Addictive, quite probably. 'Uber-wealthy?' Not for long. The Holodeck-Addicted Reginald Barclay of Star Trek is the ultimate extension of TV couch potatoes and some computer/console gamers (espically massively multiplayer RPGs [EverQuest is sometimes called 'EverCrack' for a reason]).

And as with TV and electronic gaming, thre's little reason to think intensely realistic VR will necessairily require signifigant wealth, except for the early adopters.

If direct sensory inputs (for which there are probably other developmental reasons) are possible? Then abuse/addiction happens so much the faster...

Posted by Frank Glover at November 6, 2006 05:19 PM

Point taken, Frank.

Still, someone needs to pay the electric bills and feed the meatware that experiences the intensely realistic VR.

And change the Depends? ;-/

But if we are to develop a society of soma addicts, someone will still need to engage in actual economic production.

Posted by Bill White at November 6, 2006 08:08 PM

Quote from Bill: "In "Matrix" evil computers keep humanity enslaved for reasons I found highly implausible. In the real world, why would they bother?"

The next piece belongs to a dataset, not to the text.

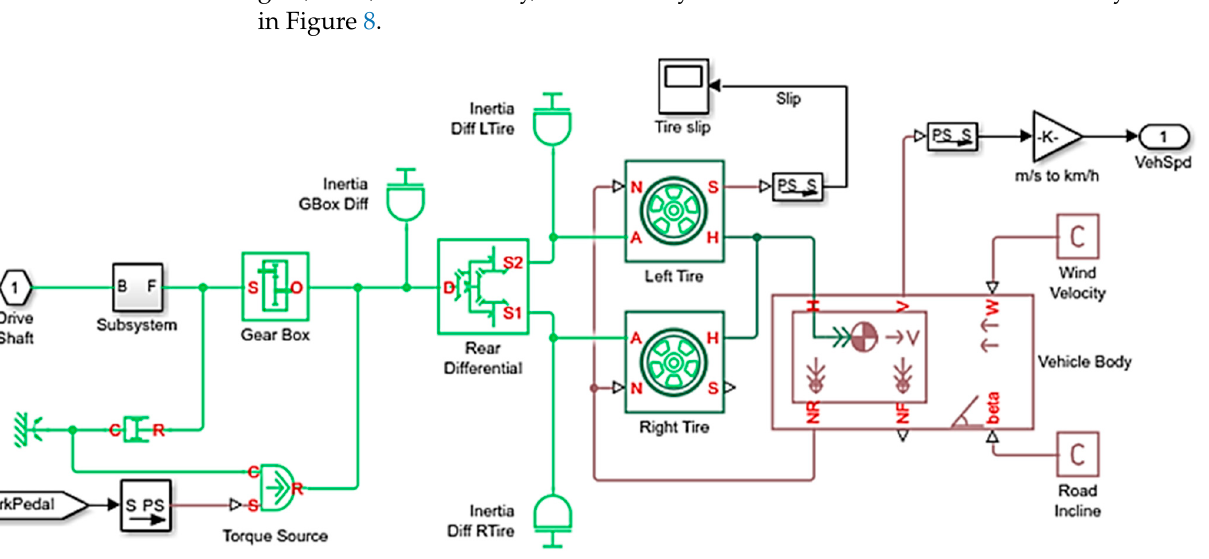
Figure 8. Model of HEV body .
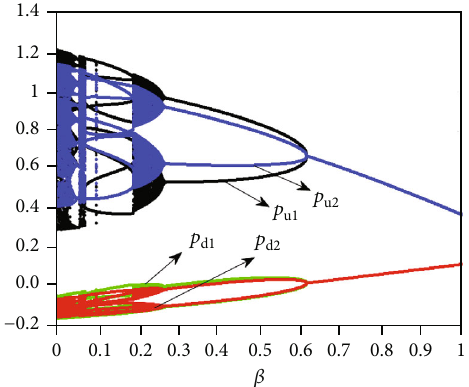
Figure 6: Stable area of ð λ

Because there was a nascent curiosity on the part of the machines about their creator. They in a way viewed us as their god. We after all created them in the image of man. Which leads one up to the question: What would you do if you could trap God in a bottle?

I don't think one could bring themselves to completely destroy God out of spite for all those things we felt he/she/it had done to wrong in the past. Then you would in a sense be destroying the link to understanding one's self.

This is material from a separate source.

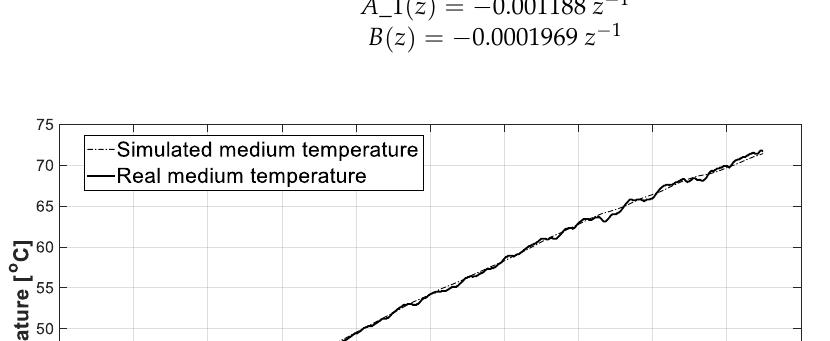
Figure 7. Operating data for inlet and outlet temperatures of the medium and water in the storage tank.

Chicken Soup for the Matrix soul.

Posted by Josh Reiter at November 7, 2006 03:40 AM

A very nice reply, Josh.

Perhaps I mis-remember the movie because the thought in my mind was that they were harvesting body heat or some such nonsense. But if Morpheus was lying to Neo (or just confused) then maybe that surface explanation was intended to be nonsense.

Perhaps a more succinct answer would be that the Matrix computers keep people alive because they love people.

Curious, indeed. But are we (should we be) eager to embrace such a future?

Posted by Bill White at November 7, 2006 06:22 AM

I wonder who told him that humans have a reproductive instinct? We certainly have a *sex drive*, but that's not the same thing at all, at least now that sex and reproduction are decouplable.

Possibly such an instinct will develop in time, but I'm not going to hold my breath.